++++ Supplied information

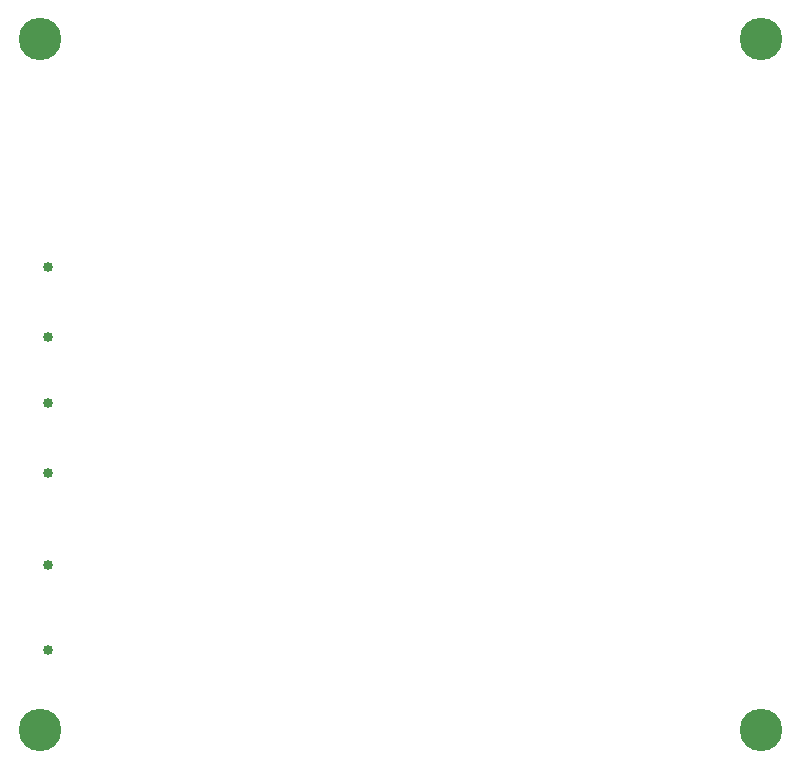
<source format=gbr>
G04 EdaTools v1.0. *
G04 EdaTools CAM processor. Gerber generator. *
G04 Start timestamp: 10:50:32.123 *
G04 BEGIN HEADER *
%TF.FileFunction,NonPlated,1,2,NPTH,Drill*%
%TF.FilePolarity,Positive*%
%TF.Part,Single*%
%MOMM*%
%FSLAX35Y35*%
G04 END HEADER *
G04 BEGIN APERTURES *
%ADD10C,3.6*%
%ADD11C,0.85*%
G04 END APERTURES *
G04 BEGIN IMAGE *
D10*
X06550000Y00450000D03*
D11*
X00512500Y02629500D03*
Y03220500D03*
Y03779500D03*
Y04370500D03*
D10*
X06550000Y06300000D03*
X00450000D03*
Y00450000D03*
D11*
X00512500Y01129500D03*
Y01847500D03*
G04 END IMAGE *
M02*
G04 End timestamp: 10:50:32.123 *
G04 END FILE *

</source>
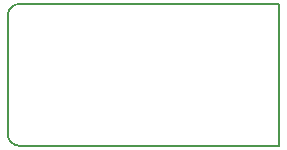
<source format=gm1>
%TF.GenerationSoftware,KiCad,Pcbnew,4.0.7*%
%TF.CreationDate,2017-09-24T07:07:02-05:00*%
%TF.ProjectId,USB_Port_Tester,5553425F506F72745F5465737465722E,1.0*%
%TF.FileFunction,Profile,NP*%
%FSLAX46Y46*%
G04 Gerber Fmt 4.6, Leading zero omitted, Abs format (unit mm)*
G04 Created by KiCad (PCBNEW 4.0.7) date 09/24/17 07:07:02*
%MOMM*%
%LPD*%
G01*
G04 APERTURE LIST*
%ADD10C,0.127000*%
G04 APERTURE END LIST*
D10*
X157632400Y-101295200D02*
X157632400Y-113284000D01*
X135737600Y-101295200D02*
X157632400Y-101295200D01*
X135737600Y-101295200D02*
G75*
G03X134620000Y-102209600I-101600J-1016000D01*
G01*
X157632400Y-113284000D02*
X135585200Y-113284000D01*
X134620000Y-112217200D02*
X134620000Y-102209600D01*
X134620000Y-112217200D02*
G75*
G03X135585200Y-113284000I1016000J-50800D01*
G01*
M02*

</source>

++++++++

**Activity:**
Above are records with pictures; repeat the records exactly and leave the pictures out.

**Written response:**
<source format=gbr>
G04 EdaTools v1.0. *
G04 EdaTools CAM processor. Gerber generator. *
G04 Start timestamp: 10:50:32.123 *
G04 BEGIN HEADER *
%TF.FileFunction,NonPlated,1,2,NPTH,Drill*%
%TF.FilePolarity,Positive*%
%TF.Part,Single*%
%MOMM*%
%FSLAX35Y35*%
G04 END HEADER *
G04 BEGIN APERTURES *
%ADD10C,3.6*%
%ADD11C,0.85*%
G04 END APERTURES *
G04 BEGIN IMAGE *
D10*
X06550000Y00450000D03*
D11*
X00512500Y02629500D03*
Y03220500D03*
Y03779500D03*
Y04370500D03*
D10*
X06550000Y06300000D03*
X00450000D03*
Y00450000D03*
D11*
X00512500Y01129500D03*
Y01847500D03*
G04 END IMAGE *
M02*
G04 End timestamp: 10:50:32.123 *
G04 END FILE *

</source>
<source format=gm1>
%TF.GenerationSoftware,KiCad,Pcbnew,4.0.7*%
%TF.CreationDate,2017-09-24T07:07:02-05:00*%
%TF.ProjectId,USB_Port_Tester,5553425F506F72745F5465737465722E,1.0*%
%TF.FileFunction,Profile,NP*%
%FSLAX46Y46*%
G04 Gerber Fmt 4.6, Leading zero omitted, Abs format (unit mm)*
G04 Created by KiCad (PCBNEW 4.0.7) date 09/24/17 07:07:02*
%MOMM*%
%LPD*%
G01*
G04 APERTURE LIST*
%ADD10C,0.127000*%
G04 APERTURE END LIST*
D10*
X157632400Y-101295200D02*
X157632400Y-113284000D01*
X135737600Y-101295200D02*
X157632400Y-101295200D01*
X135737600Y-101295200D02*
G75*
G03X134620000Y-102209600I-101600J-1016000D01*
G01*
X157632400Y-113284000D02*
X135585200Y-113284000D01*
X134620000Y-112217200D02*
X134620000Y-102209600D01*
X134620000Y-112217200D02*
G75*
G03X135585200Y-113284000I1016000J-50800D01*
G01*
M02*

</source>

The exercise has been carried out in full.